A poignant and beautiful ritual art that gets staged in the temple every year during this time is ‘Thottampattu’. It is rather the main ritual art on which the entire festival hinges, as it is only when the ‘Thottampattu’ singers invite the Goddess of Kodumgalloor to visit them that the festival begins, with the ‘kappu kettu ceremony’.

“Earlier, the festival itself meant the ‘pattu’. People would say the ‘pattu’ has begun to denote the start of the festival,” says Mahesh Madhu, one of the Thottampattu singers, whose family has been staging the ritual art for several decades at the temple. For all 10 days, the singers narrate the story of the Goddess as recorded in their memory and handed down through generations. The story of the life of Kanyavu and her husband Palakar is narrated from her birth to her ascend to divinity.

The singers prepare the stage where the art is held by making an enclosure with green straws. They then take turns to sing the entire story broken into episodes over the days of the festival, from midnight to morning and then again from morning till afternoon.

“These 10 days are full of feminine power. Not the docile one but assertive, aggressive, and with raw power,” says Sreekanth Vellikkad, who has researched Thottampattu and written extensively about it.

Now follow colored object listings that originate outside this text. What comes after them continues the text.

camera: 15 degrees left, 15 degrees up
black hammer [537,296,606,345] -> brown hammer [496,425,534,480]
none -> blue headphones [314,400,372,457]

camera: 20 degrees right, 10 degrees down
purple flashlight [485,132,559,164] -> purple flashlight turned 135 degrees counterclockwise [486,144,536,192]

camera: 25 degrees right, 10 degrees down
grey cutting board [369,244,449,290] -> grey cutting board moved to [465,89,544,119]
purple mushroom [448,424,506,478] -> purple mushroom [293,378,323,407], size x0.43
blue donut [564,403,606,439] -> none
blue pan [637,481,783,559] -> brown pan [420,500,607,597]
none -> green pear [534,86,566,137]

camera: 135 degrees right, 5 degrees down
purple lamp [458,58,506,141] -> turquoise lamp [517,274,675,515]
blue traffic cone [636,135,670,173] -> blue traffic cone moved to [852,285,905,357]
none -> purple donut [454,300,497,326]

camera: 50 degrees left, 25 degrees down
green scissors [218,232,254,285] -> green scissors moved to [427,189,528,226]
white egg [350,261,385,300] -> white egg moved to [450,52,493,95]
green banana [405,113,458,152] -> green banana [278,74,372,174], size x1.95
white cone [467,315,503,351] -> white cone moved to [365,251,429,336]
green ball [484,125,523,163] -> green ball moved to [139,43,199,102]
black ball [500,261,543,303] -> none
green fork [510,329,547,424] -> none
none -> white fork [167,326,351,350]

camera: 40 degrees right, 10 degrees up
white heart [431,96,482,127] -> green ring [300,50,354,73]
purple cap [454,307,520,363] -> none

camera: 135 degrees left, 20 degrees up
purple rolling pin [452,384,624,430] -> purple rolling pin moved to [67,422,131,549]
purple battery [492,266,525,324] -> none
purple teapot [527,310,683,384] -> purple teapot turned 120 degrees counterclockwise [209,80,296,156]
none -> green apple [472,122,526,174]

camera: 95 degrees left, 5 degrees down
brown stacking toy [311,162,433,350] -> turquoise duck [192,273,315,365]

“Thottampattu speaks of the story of a girl of 11 who transforms into a fiery Goddess when she sees evil and deceit taking centrestage. What ensues is her becoming all that nature turns to when stretched to its limits.”

There are several families dedicated to practising the ritual art form across Kerala. What is followed in Thiruvananthapuram and adjoining areas is the ‘thekkan shaili’ or the southern style.

“Usually staged in Kali temples, the song has variations based on the region and the temple where it is staged,” says Madhu Ashan, who leads the Thottampattu at Attukal temple.

The songs, based on chapters from the story, are handed down through generations and essentially follow an oral tradition. “The law is that it cannot be written down,” says Madhu Ashan.

The training is given for about three to four months, for which a ‘pattupura’ (the stage with straws) is made after the 10th day of the Malayalam month of Medam. The student has to undergo austerities and is taught the structure of the songs.

“The art can be properly learnt only with practice and experience. I have been accompanying my father ever since I was seven; even now I know only 60% of the entire spread of songs,” Mahesh, also a government employee, says.

Madhu Ashan is one of the three or four teachers of Thottampattu in Thiruvananthapuram, and handles the pattu ceremony in four other temples during their festival time. He plans to hand over his art next to his son. “The art is handed over to the best of one’s disciples,” Mahesh says.

Women are usually forbidden from taking up the art, and there is not even a hint of their entry now as nobody probably has even noticed it, say Mahesh and Sreekanth.

“Even otherwise, not many come forward to take this up. Yet we find people coming to our ‘pattupura’ to click selfies more than understand what is going on. But I must say there has been some change of late and people have shown interest to study and write about the art, much like they do with theyyam,” says Mahesh.

“Even theyyam went through several lows before it came to be accepted as a popular ritual art.”

In the same way, Thottampattu too will be taken note of as an art form with a strong base in rituals, the experts say. The growth of the stature of the Attukal temple festival as a regional event has helped ritual arts such as Thottampattu to get noticed. “As long as the temple festival remains, so will Thottampattu,” Sreekanth says.

Each passing year, the ‘pattu’ will find a home and stage in the straw hut positioned right in front of the deity, reminding people of the richness of the art that remained unsullied by the fickleness of time.